I have been fascinated by stories and legends of the incomplete Cincinnati subway for most of my adult life. I am so excited to have tickets this May to one of the two tours given of the abandoned subway tunnels each year. Around 7 miles of this subway were graded or dug between 1920 and 1927 -- 2 miles of which lays below what is now Central Parkway.
Despite an enormous investment in this infrastructure, for a variety of reasons -- the Great Depression, World War II, unsuccessful bond referenda, and the Charterite reforms of the Cincinnati City Council, the subway was never put to use. Not a single subway car was purchased, no track was laid, and no passengers ever rode the subway. To this day, the Cincinnati subway stands as the largest abandoned subway tunnel in the country.
Jacob Mecklenborg's book provides an unparalleled history -- a political history -- of this fascinating chapter in American transportation. Mecklenborg explains, blow by blow, referendum vote by referendum vote, how this rapid transit system for Cincinnati was conceptualized, built, and never used. His history covers mass transit in Cincinnati from the early 1900s all the way to the present, in which a fixed-rail streetcar system is actively being proposed.

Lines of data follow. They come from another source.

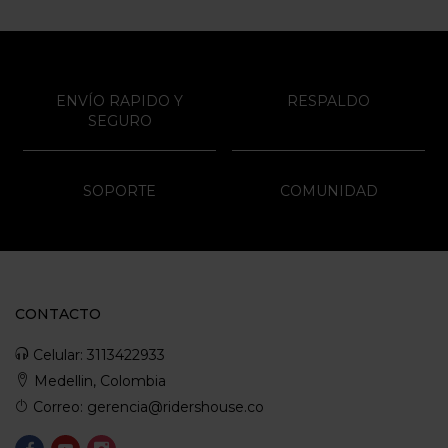
ENVÍO RAPIDO Y
RESPALDO
SEGURO
SOPORTE
COMUNIDAD
CONTACTO
Celular: 3113422933
Medellin, Colombia
Correo: gerencia@ridershouse.co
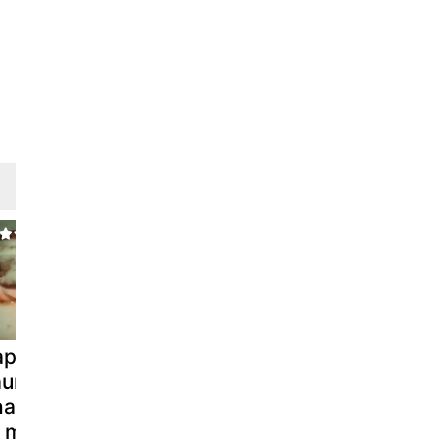
pillotes de
Saumon et
Papillotes 
aumon
légumes en
saumon au 
hampignons
papillote,
cooker
 mozzarella
crumble de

The book is not perfect. Mecklenborg assumes an extremely close knowledge of Cincinnati geography, streets, and neighborhoods. He also has a definitive narrative of the subway and its detractors that comes across too strongly in some of the text.
However, despite these flaws, this book provides an amazing history of one of the oddest and most fascinating stories in American transportation. More importantly -- it provides some lessons to all of us advocating for mass transit about the difficulties in building a consensus for large-scale public infrastructure.